> Page text:

---*---

Dobutamine Stress Echo


A dobutamine stress echocardiogram is a test that uses sound waves (ultrasound) to understand how your heart muscle functions under stress.


Dobutamine is a drug used to simulate the effect of exercise on your heart muscle.


Why am I having a Dobutamine Stress Echo? 

Your referring doctor will consider this test when they are concerned that the symptoms you are describing are due to coronary artery disease. When you have coronary artery disease the blood vessels supplying oxygen to your heart become narrowed and blocked. Over time, reduced levels of oxygen can change the way your heart functions, especially under the stress of exercise.

A dobutamine stress echocardiogram is used to assess the structure and function of your heart under stress conditions like when exercising. This test will be recommended when a traditional exercise stress echocardiogram is not appropriate.

What happens during a Dobutamine Stress Echo?

This test takes place in a testing room and you will be asked to lie on an examination bed. At SouthWest Cardiovascular, there are usually three health professionals present in the room with you: a cardiac technician/nurse practitioner, an echocardiographer, and a doctor (either a general practitioner or a cardiologist).

The cardiac technician will ask you to take off your top so that they can attach stickers to your chest to monitor the electrical activity of your heart. A gown will be provided if required.

---*---

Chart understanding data
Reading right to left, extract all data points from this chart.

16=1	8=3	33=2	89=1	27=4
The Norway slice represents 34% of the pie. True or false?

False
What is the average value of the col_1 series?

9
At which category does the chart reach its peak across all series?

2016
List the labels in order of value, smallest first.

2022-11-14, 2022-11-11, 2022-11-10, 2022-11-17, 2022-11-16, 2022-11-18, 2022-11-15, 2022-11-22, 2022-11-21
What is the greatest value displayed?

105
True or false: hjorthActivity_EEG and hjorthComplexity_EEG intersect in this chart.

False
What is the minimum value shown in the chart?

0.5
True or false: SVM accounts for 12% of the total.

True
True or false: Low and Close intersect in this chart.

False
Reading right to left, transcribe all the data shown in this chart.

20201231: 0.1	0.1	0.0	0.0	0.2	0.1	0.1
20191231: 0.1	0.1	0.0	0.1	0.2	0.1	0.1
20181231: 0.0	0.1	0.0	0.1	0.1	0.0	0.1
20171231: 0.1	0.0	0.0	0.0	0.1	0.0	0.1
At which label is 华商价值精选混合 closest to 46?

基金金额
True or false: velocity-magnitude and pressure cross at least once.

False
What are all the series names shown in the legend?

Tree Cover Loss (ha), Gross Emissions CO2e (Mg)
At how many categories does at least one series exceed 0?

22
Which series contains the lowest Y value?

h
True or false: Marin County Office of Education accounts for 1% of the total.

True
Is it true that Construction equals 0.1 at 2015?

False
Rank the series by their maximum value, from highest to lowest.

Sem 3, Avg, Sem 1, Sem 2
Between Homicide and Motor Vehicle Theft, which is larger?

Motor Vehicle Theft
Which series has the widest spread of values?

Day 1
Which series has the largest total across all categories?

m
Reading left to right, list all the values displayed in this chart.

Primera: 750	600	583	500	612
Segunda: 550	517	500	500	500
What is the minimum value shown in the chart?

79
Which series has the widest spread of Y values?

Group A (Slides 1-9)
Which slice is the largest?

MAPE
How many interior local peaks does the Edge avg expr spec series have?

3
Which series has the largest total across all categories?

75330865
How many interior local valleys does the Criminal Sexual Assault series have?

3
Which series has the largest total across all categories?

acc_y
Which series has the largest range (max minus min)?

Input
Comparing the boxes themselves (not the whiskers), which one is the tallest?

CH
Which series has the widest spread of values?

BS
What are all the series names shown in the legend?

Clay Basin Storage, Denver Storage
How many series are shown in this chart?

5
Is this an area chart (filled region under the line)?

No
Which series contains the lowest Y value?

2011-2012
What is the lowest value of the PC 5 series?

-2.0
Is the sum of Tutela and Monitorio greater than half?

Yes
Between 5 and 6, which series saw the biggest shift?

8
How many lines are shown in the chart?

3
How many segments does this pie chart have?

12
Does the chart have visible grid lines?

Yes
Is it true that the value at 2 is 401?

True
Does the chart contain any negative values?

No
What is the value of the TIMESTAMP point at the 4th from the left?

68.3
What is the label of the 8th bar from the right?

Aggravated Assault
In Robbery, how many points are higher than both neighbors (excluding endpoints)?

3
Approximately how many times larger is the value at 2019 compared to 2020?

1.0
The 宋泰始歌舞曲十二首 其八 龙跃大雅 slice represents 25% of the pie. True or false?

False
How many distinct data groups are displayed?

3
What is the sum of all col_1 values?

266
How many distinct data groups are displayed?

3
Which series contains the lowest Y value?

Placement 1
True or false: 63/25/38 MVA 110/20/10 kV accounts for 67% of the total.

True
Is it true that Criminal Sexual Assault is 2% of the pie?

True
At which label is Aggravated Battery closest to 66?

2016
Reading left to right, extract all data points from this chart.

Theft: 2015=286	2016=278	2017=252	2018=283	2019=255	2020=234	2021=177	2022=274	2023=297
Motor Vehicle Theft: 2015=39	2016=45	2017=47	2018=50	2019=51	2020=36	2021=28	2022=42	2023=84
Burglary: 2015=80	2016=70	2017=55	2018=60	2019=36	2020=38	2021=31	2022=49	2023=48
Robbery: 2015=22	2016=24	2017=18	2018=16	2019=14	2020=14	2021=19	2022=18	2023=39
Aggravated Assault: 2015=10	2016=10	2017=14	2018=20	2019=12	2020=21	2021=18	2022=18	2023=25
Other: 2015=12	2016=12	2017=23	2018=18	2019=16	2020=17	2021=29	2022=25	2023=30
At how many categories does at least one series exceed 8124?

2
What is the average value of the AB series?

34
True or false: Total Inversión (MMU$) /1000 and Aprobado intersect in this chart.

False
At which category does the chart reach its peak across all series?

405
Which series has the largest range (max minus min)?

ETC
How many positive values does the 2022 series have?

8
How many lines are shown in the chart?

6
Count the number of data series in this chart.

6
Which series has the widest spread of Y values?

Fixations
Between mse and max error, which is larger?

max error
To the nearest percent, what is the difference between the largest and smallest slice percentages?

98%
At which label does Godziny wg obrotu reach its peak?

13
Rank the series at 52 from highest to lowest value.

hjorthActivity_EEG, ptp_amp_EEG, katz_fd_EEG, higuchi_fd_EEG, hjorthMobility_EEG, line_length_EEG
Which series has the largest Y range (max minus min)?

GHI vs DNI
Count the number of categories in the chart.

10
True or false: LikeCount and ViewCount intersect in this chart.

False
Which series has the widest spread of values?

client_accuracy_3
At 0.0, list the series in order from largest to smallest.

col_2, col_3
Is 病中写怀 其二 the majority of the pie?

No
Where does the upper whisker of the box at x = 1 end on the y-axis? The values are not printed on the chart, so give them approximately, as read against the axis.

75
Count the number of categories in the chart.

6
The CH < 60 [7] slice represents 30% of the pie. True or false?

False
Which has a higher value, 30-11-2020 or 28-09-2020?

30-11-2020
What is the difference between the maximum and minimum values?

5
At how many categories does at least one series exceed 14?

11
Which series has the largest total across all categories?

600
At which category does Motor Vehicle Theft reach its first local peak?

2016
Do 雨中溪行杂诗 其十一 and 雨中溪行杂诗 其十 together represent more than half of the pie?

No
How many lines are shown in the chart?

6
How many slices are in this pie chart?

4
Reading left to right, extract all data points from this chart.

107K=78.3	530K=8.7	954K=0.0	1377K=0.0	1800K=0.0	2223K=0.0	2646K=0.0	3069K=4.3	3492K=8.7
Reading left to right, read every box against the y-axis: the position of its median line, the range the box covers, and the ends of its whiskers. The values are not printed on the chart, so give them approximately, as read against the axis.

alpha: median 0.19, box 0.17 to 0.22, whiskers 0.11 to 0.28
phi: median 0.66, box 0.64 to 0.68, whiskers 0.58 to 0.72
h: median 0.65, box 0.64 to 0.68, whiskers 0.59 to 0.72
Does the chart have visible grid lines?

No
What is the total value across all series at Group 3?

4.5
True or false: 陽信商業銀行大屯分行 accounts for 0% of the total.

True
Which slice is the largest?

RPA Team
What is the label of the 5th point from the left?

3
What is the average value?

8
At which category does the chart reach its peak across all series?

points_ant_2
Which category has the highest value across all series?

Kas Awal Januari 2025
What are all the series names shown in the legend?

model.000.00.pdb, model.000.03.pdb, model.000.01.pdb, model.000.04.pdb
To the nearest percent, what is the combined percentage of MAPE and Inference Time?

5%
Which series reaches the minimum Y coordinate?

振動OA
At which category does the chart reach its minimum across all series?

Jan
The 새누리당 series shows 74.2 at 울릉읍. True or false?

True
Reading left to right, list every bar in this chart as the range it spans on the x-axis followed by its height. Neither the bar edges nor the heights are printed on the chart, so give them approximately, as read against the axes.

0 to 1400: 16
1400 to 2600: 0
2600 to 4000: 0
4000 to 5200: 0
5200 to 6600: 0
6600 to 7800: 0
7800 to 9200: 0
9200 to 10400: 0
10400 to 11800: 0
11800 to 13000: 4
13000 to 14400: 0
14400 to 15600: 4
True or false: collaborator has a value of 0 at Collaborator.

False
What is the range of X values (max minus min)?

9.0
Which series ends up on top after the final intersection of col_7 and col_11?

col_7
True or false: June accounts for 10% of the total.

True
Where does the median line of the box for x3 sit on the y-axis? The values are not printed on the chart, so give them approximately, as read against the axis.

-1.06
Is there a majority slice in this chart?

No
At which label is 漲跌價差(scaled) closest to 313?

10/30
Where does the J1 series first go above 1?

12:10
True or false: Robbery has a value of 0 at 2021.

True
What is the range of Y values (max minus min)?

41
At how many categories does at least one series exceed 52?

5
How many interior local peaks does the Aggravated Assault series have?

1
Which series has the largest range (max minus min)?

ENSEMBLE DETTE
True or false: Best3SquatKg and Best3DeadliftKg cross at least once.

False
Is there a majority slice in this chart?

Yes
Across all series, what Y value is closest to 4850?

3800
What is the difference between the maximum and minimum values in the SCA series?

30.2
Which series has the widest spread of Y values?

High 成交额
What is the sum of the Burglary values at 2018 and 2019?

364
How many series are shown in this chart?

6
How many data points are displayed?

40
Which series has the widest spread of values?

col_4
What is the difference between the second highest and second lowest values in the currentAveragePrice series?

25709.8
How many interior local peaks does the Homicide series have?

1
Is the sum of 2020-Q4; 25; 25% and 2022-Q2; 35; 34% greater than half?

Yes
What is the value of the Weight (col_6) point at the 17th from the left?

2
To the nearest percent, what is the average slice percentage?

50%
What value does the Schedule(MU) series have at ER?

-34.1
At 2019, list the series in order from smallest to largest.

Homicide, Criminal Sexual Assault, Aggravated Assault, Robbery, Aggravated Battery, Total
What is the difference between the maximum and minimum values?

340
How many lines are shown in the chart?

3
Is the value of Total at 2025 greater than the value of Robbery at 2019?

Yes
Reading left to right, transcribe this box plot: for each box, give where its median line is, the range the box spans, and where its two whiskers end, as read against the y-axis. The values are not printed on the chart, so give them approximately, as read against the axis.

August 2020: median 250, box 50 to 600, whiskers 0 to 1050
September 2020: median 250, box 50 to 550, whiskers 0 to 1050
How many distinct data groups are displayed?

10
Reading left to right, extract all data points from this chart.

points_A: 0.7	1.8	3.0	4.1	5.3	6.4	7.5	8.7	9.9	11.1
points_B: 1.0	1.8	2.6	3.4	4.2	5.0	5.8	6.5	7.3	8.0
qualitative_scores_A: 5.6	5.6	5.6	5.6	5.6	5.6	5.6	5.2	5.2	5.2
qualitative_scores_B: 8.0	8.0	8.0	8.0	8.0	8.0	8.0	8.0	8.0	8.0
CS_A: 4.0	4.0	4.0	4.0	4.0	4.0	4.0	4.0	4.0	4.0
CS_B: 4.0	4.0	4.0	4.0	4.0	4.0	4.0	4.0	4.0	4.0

---*---

> Task list:
1. How would you render this sentence from the dobutamine stress echo page in Spanish: "Dobutamine is a drug used to simulate the effect of exercise on your heart muscle."
2. According to the dobutamine stress echo page, which health professionals are usually present in the room at SouthWest Cardiovascular?
3. Carry on the dobutamine stress echo page from its final sentence.

> Results for the exercise:
1. La dobutamina es un fármaco que se utiliza para simular el efecto del ejercicio en su músculo cardíaco.

2. Usually three: a cardiac technician/nurse practitioner, an echocardiographer, and a doctor (either a general practitioner or a cardiologist).

3.
A blood pressure cuff will be placed on your arm.

The attending doctor will place a cannula into one of the veins in your arm so they can administer dobutamine intravenously.

Before you are given any dobutamine, the sonographer will use the ultrasound probe to take some picture of your heart at rest. They will apply a cold gel to your chest and use an ultrasound probe to take the pictures, you will feel slight pressure from the probe. They might ask you to hold your breath at points to get the pictures they need.

The nurse will then administer the dobutamine through your cannula, the dose will be slowly increased until your heart rate reaches its target level. Since dobutamine is biochemically very similar to adrenaline, you will feel your heart beating faster and more strongly, just like when you are exercising.

The sonographer will continue to take pictures of your heart using the ultrasound probe. You may be asked to hold your breath or move position so that they can capture the pictures required.

What are the risks of a dobutamine stress echo?

This is a common, safe test to understand how your heart is functioning, in a small number of patients they may develop chest pain, a change in blood pressure, irregular heartbeats, dizziness or nausea.

The risk of a major problem is rare and this will be discussed with you before the test when you sign the consent form. Generally, the risk of a heart attack is less than 1 in a 1,000 tests, cardiac arrest less than 1:5,000, and the risk of death is very rare at less than 1:10,000.

Your safety is our priority, so in some cases if these symptoms develop your medical team may decide to stop the test early.

How long does this test take?

A dobutamine stress echo will usually take 30 – 45 minutes to perform. The actual intravenous dobutamine infusion usually takes place for no more than 10 – 15 minutes. Overall, we recommend that you allow at least 1 hour for this appointment.

How do I prepare for a dobutamine stress echo?

You may be asked to withhold some of your medication for a day before the test. These instructions will be clearly communicated to you when your booking is confirmed

Please avoid caffeine, alcohol and smoking for two hours prior to this appointment. Do not eat for at least 1 hour before the test.

What to wear?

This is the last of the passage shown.